ROY HARRIS (1898-1979): Symphony No. 11, DOUGLAS MOORE (1893-1969): Symphony No. 2 in A, MORTON GOULD (1913-1996): Cowboy Rhapsody, CECIL EFFINGER (1914-1990): Little Symphony No. 1, Op. 31.

Catalogue Number: 09K002

Label: Albany

Reference: TROY 1042

Format: CD

Price: $17.98

Description: Like his famous Third, this is also in single-movement form and is the most emotional work on the disc. These were the days of inner-city riots, the Vietnam War and the counter-culture and Harris starts with an agitated piano and anguished trumpets as the 22-minute work follows a self-described plummet and climb from "restlessness, apprehension, fear, anger and hate" toward an ending full of "remorse, hope, expectation and realization of a more humane world". Moore's symphony dates from 1945 and is a classically-proportioned piece in four movements, elegant, cool and civil with a slightly more rough-edged, good-humored finale.

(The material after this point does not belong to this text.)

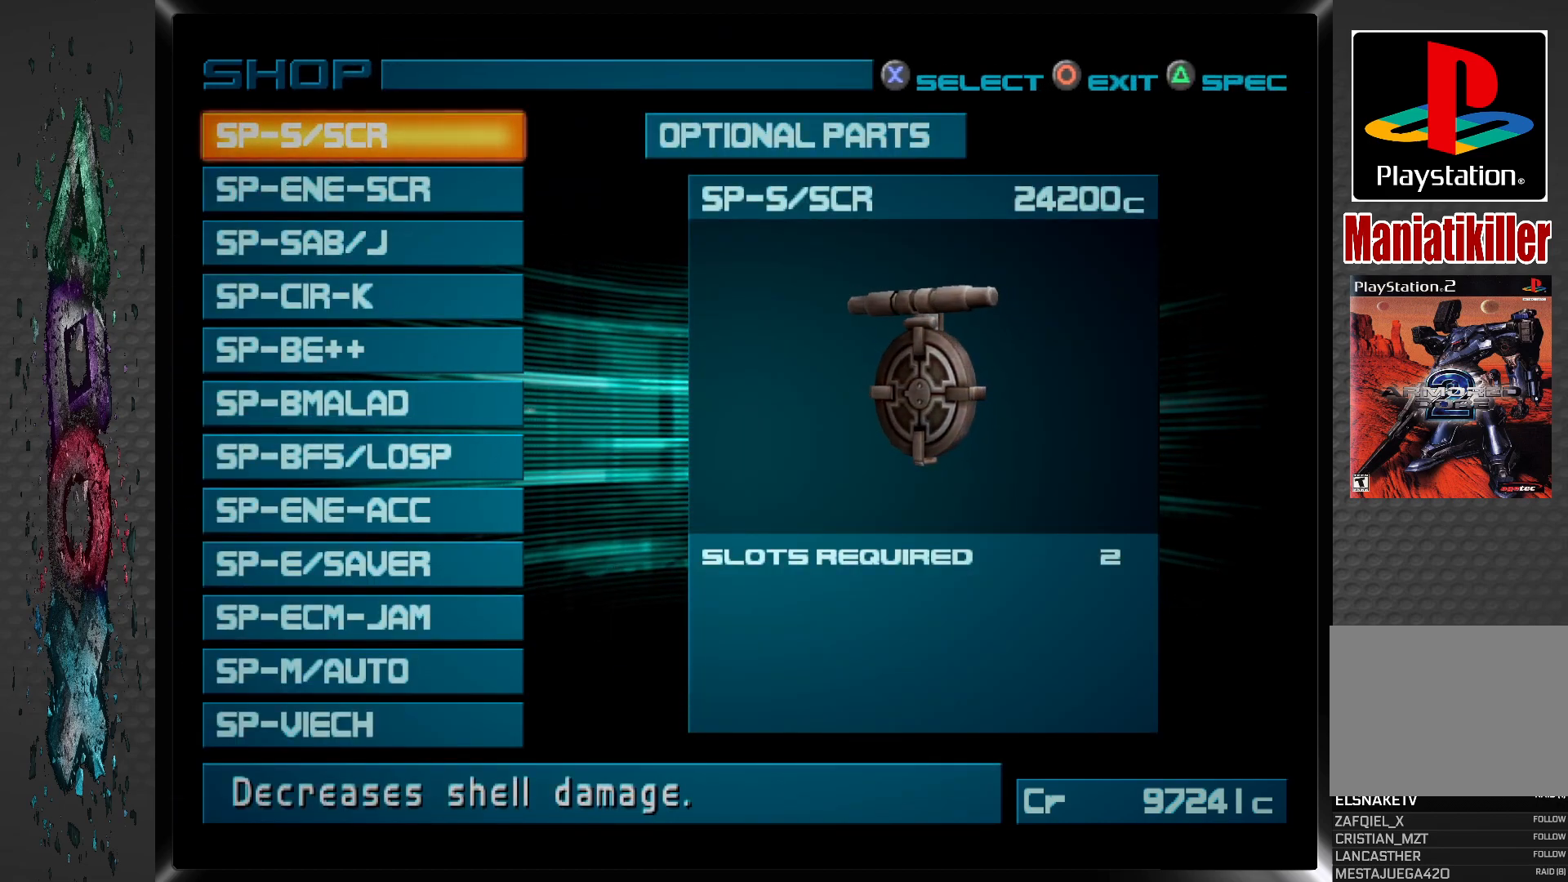
{"buttons": [], "left_stick": "center", "right_stick": "center", "events": [[33, "DPAD_DOWN", "down"], [183, "DPAD_DOWN", "up"]]}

Effinger's four-movement work from the same year lasts less than 14 minutes and is a modern equivalent of Classical Nachtmusik - an open-air entertainment full of melodic delights and an ingratiating intimacy. Gould's Rhapsody (1943) is a raucous, high-spirited (not to say rudely enthusiastic) work of 13 minutes which takes over a half-dozen cowboy songs, gets them drunk and plunders their virtue - it makes Don Gillis sound like a composer for velvet-upholstered salons. Sinfonia Varsovia; Ian Hobson.